EarthCubeGeochron / Sparrow

A software tool and schema+API spec for connecting laboratory measurements to data consumers
https://sparrow-data.org
Mozilla Public License 2.0
14 stars 3 forks source link

How to track the source of data in Sparrow databases #111

Open yeshancqcq opened 3 years ago

yeshancqcq commented 3 years ago

The currently proposed way is to add 2 new fields to the database to track:

  1. the compilation (e.g. the EarthChem, the 10Be dataset by Heyman, etc.)
  2. the original publication

These fields can either be directly added to the sample table or can be added as a new datum (similar to the analysis) so they can be rendered along with other data on the individual sample page.

davenquinn commented 3 years ago

For 1: This is the key problem.
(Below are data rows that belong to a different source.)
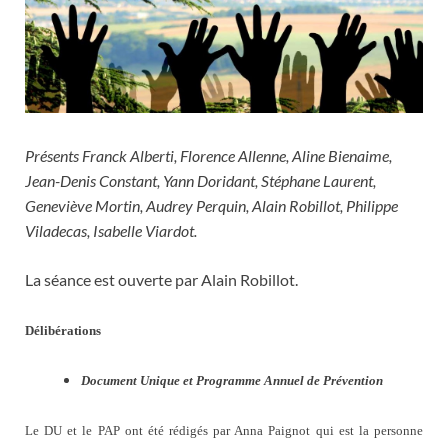
Présents Franck Alberti, Florence Allenne, Aline Bienaime,
Jean-Denis Constant, Yann Doridant, Stéphane Laurent,
Geneviève Mortin, Audrey Perquin, Alain Robillot, Philippe
Viladecas, Isabelle Viardot.
La séance est ouverte par Alain Robillot.
Délibérations
Document Unique et Programme Annuel de Prévention
Le DU et le PAP ont été rédigés par Anna Paignot qui est la personne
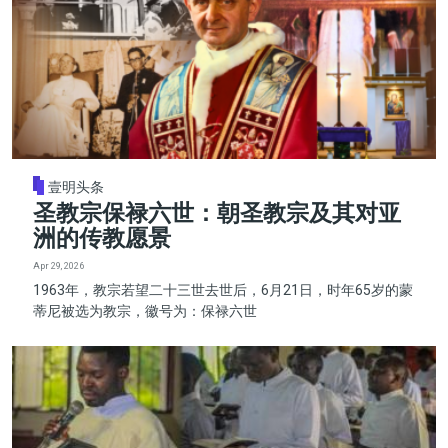
壹明头条
圣教宗保禄六世：朝圣教宗及其对亚
洲的传教愿景
Apr 29, 2026
1963年，教宗若望二十三世去世后，6月21日，时年65岁的蒙
蒂尼被选为教宗，徽号为：保禄六世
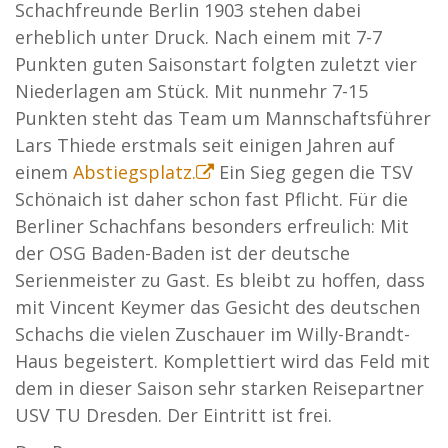
Schachfreunde Berlin 1903 stehen dabei
erheblich unter Druck. Nach einem mit 7-7
Punkten guten Saisonstart folgten zuletzt vier
Niederlagen am Stück. Mit nunmehr 7-15
Punkten steht das Team um Mannschaftsführer
Lars Thiede erstmals seit einigen Jahren auf
einem
Abstiegsplatz.
Ein Sieg gegen die TSV
Schönaich ist daher schon fast Pflicht. Für die
Berliner Schachfans besonders erfreulich: Mit
der OSG Baden-Baden ist der deutsche
Serienmeister zu Gast. Es bleibt zu hoffen, dass
mit Vincent Keymer das Gesicht des deutschen
Schachs die vielen Zuschauer im Willy-Brandt-
Haus begeistert. Komplettiert wird das Feld mit
dem in dieser Saison sehr starken Reisepartner
USV TU Dresden. Der Eintritt ist frei.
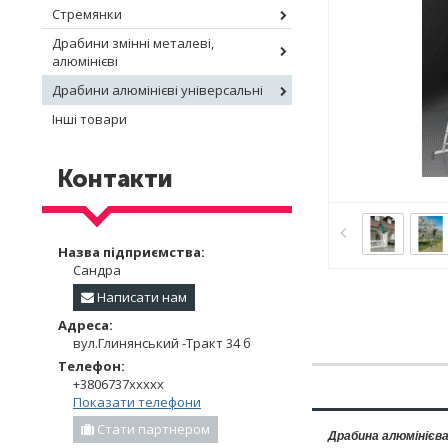
Стремянки
Драбини змінні металеві,
алюмінієві
Драбини алюмінієві універсальні
Інші товари
Контакти
Назва підприємства:
Сандра
Написати нам
Адреса:
вул.Глинянський -Тракт 34 б
Телефон:
+3806737xxxxx
Показати телефони
Стати партнером
Драбина алюмінієв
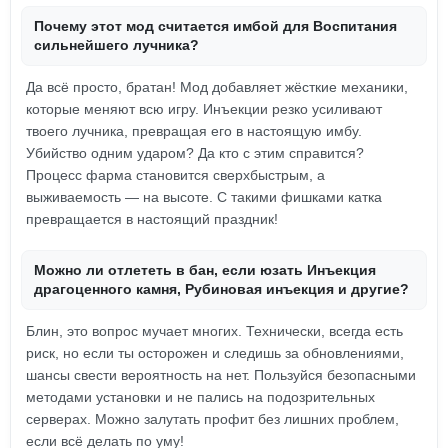
Почему этот мод считается имбой для Воспитания
сильнейшего лучника?
Да всё просто, братан! Мод добавляет жёсткие механики,
которые меняют всю игру. Инъекции резко усиливают
твоего лучника, превращая его в настоящую имбу.
Убийство одним ударом? Да кто с этим справится?
Процесс фарма становится сверхбыстрым, а
выживаемость — на высоте. С такими фишками катка
превращается в настоящий праздник!
Можно ли отлететь в бан, если юзать Инъекция
драгоценного камня, Рубиновая инъекция и другие?
Блин, это вопрос мучает многих. Технически, всегда есть
риск, но если ты осторожен и следишь за обновлениями,
шансы свести вероятность на нет. Пользуйся безопасными
методами установки и не пались на подозрительных
серверах. Можно залутать профит без лишних проблем,
если всё делать по уму!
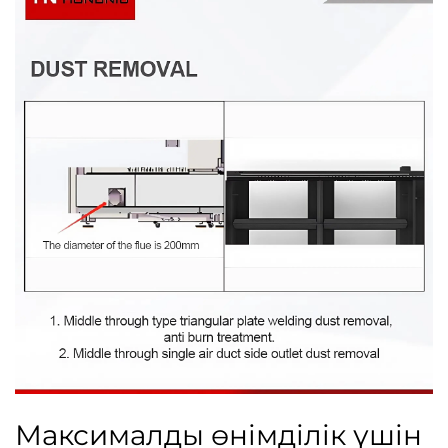
Максималды өнімділік үшін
We'll have to track not only the compilation, but also (in some cases such as IGSN or Geochron) a specific link to the page from which the data was sourced. It's worth keeping in mind also that we will have some cases (hopefully an increasing number as Sparrow becomes more useful!) where data will be sourced from one location but linkable to multiple external compilations.

We won't just need to link samples: in some cases sessions (or maybe even projects) are the right level to link to external resources. For example, in the LaserChron lab we have some samples that are measured repeatedly as calibration targets in different projects.

Maybe we need some sort of external_link table that stores source name and link and can be linked to multiple models within Sparrow...

For 2: We have a model to track publications, which can be linked to projects, samples, and sessions. So that should not need a separate field; we should just make sure publication data goes into the database at the correct level for links to be made.